Bietigheim-Bissingen, Korntal-Münchingen – und jetzt Tamm? In der Gemeinde könnte erneut Bürgerentscheid im Kreis zu kommunalen Bauplänen anstehen. Mehr als 1000 Bürger haben per Unterschrift gegen ein Neubaugebiet protestiert. Dabei sind die Pläne noch gar nicht weit gediehen.

Tamm - Es ist fast so, als wäre ein Damm weggebrochen: seit die Landesregierung um Ministerpräsident Winfried Kretschmann (Grüne) Bürgerentscheide zu kommunalen Bauplanungen ermöglicht hat, scheint es, als gäbe es alle paar Wochen ein solches Referendum. Nach Bietigheim-Bissingen (Biogutvergärung) und Korntal-Münchingen (Flüchtlingsunterkunft) wird nun auch in Tamm über einen Bürgerentscheid nachgedacht. Eine Bürgerinitiative hat kürzlich dem Bürgermeister Martin Bernhard 1133 Unterschriften von Bürgern übergeben, die sich kritisch zu einem großen Wohngebiet im Norden Tamms äußern.

In nur vier Monaten sollen die Initiatoren die Unterschriften gesammelt haben – das Quorum für ein Bürgerbegehren, das in einem Bürgerentscheid enden könnte, wäre damit kein Problem. Erwogen wird das durchaus. Dabei befindet sich das Projekt noch in einem frühen Stadium. Einem sehr frühen sogar, wie der Bürgermeister findet.

Es geht um Verdichtung, Verkehr und Frischluft

„Es gibt zu diesem Gebiet noch überhaupt keine Planunterlagen“, sagt Martin Bernhard und ergänzt: „Wir haben noch nichtmal ein zeitliches Raster.“ Fakt ist: der Verband Region Stuttgart hat die Gemeinde Tamm als Standort für einen regionalen Schwerpunkt beim Wohnungsbau auserkoren. Kein Wunder: Tamm hat einen S-Bahn-Anschluss und liegt unweit der Autobahnauffahrt Ludwigsburg-Nord. Rund 12,5 Hektar groß könnte ein Baugebiet irgendwann mal werden, das von der Initiative Hohenstange-West genannt wird. Ein Titel, den der Bürgermeister für etwas unglücklich gewählt hält. Hohenstange – das weckt Assoziationen an Bausünden und übermäßig hohe Verdichtung.
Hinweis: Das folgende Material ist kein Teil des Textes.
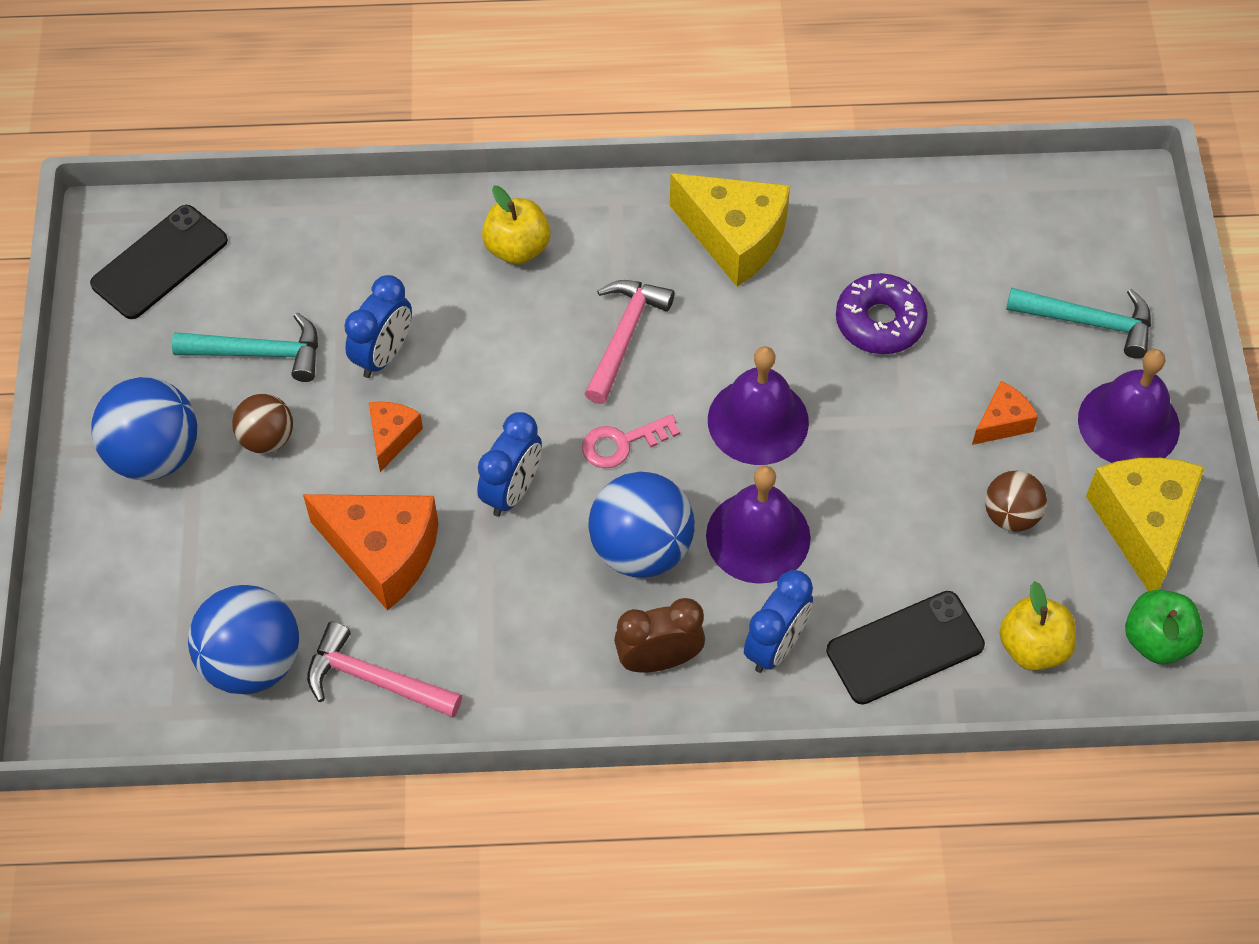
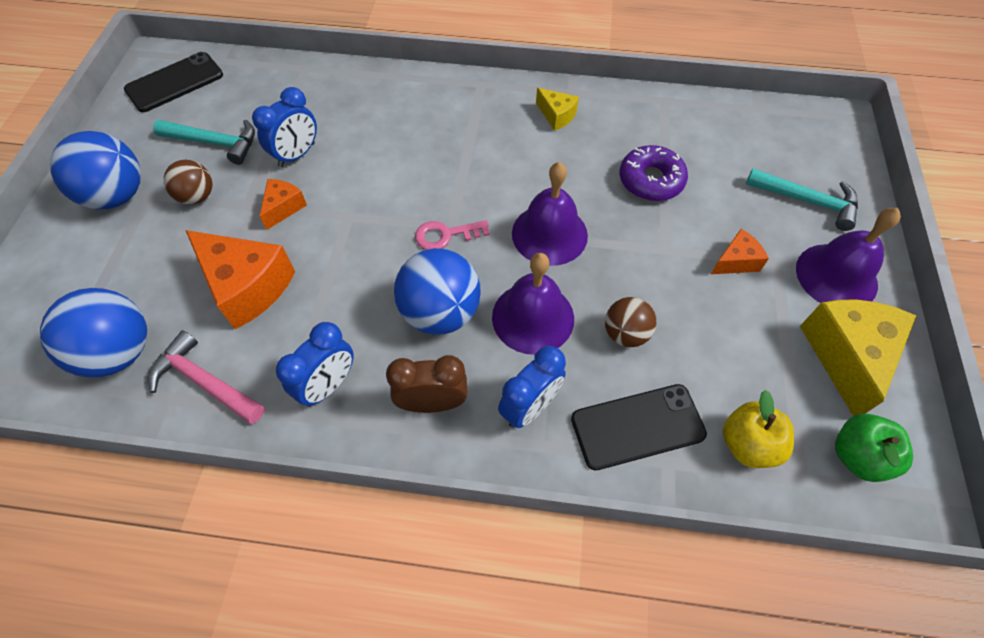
camera: 10 degrees right, 0 degrees up
blue clock [477,412,542,517] -> blue clock moved to [276,322,354,407]
yellow apple [482,186,550,265] -> none
pink hammer [585,280,675,404] -> none
yellow cheese [670,173,790,287] -> yellow cheese [536,88,579,131], size x0.52
brown ball [985,471,1047,532] -> brown ball moved to [605,297,657,347]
Bernhard spricht deshalb lieber vom Gebiet „Nördlich der Alleenstraße“, da hier mitnichten die Baugeschichte des Viertels Hohenstange fortgesetzt werden solle. Es stehe „ein wichtiges Naherholungsgebiet auf der Kippe“, heißt es von Seiten der Initiative. „Wo sollen wir joggen, walken, Gassi gehen?“, steht auf einem Schild, das bei der Übergabe der Unterschriften hochgehalten wurde. Die Initiative will nach eigenem Bekunden Frischluftschneisen frei halten und fürchten eine drastische Zunahme des Verkehrs.

Maximal 1000 Neubürger

„Ich nehme diese Leute natürlich ernst“, betont der Bürgermeister, „manche haben tatsächlich Angst, dass da eine neue Megacity kommen könnte.“ Bei allem Verständnis bittet Martin Bernhard allerdings um Sachlichkeit. Es sei unrealistisch, dass – wie von der Initiative teilweise behauptet – im Neubaugebiet 2000 Menschen einziehen werden. Und das selbst, wenn man noch rund zwei Hektar Reserveflächen an der Calwer Straße mit einberechne. Als Maximalkulisse ergebe sich rein rechnerisch mit einer Baudichte von 90 Einwohnern pro Hektar und entsprechenden Erschließungsflächen ein Maximum von 1100 neuen Bürgern.

Er selbst gehe aber davon aus, dass es maximal 1000 würden. Ganz zum Anfang müsse die Gemeinde die Wohnbauflächen überhaupt mal in den Flächennutzungsplan aufnehmen. Erst dann könne die kommunale Planung wirklich beginnen. „Dazu wird es Anhörungen und Bürgerbeteiligung geben“, kündigt Bernhard an. Ob es danach doch noch einen Bürgerentscheid gibt? Man wird sehen.